Friday, April 8, 2011
The Good I Can Do
"It's a Wonderful World" sings Louis Armstrong; true, without a doubt, but also a challenge. The prophet Isaiah spoke of it centuries before Jesus: "Go to this people and say:/ You shall indeed hear but not understand./ You shall indeed look but never see./ Gross is the heart of this people;/ they will not hear with their ears; /they have closed their eyes,/ so that they may not see with their eyes/ and hear with their ears/ and understand with their heart/ and be converted,/ and I heal them." (Is 6: 9-10). A French spiritual writer, Elizabeth Leseur, who died in 1914, asked, "What can be done in the face of evil and indifference by someone as obscure as I? Nothing of myself, no doubt, but all through and with God. I believe that in the good there is a great expansive force; I believe that no humble, unkown act or thought, seen by God alone, is lost, and that all, in fact, contribute to the good of others. I believe, according to the saying...that 'when we do good we know not how much good we do.' What we have to do is to work on ourselves, to accomplish our own inner transformation , to fulfill our obligations and do all the good that we can, each day and each hour. Above all, we must ask God to fill us with an intense charity". St.
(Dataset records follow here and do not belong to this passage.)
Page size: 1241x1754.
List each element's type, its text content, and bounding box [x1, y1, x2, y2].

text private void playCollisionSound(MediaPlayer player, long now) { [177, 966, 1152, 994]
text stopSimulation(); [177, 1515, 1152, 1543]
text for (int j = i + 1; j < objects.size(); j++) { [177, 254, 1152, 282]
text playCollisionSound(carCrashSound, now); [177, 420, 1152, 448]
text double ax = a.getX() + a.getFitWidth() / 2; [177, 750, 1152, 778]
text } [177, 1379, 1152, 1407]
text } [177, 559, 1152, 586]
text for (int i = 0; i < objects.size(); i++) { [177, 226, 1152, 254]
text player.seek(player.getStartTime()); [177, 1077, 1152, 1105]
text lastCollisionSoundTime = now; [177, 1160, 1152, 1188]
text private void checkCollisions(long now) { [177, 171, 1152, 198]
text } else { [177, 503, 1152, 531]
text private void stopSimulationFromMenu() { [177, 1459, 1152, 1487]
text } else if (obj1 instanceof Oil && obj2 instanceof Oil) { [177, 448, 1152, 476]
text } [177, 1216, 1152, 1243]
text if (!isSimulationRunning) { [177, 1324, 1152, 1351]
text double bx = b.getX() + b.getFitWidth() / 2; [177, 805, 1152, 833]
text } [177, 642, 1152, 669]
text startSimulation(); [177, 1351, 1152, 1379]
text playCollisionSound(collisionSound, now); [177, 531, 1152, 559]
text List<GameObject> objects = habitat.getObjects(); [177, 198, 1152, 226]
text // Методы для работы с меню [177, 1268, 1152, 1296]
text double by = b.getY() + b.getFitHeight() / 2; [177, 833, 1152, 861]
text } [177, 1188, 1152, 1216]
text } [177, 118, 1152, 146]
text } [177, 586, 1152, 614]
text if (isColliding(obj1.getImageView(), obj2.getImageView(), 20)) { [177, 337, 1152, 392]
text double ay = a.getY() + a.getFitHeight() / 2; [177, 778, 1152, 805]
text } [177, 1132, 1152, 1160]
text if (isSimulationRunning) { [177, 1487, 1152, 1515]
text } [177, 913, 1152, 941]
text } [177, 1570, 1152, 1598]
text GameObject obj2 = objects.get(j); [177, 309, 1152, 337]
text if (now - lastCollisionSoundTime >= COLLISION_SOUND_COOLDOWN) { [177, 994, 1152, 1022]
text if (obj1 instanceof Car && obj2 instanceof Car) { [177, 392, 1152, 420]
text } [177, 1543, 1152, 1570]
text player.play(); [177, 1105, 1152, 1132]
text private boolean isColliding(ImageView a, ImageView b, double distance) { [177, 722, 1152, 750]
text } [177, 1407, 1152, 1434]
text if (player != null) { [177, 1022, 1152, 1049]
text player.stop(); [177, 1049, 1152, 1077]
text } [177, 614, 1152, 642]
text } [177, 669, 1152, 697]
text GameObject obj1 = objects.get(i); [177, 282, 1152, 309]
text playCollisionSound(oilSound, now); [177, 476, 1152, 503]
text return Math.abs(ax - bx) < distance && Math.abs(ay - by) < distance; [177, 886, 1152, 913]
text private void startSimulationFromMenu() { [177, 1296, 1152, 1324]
Paul lived this with a dynamism that converted the Mediterranean Basin; St. Julie Billart, whose Memorial we observe today, despite her 22 year long paralysis, founded the Sister of Notre Dame de Namur, whose influence in education is still felt currently. These "great movers" began with themselves, began with the positive outlook described by Madame Leseur. Let us not short-change ourselves and the good we can do in the simplest of tasks we face today.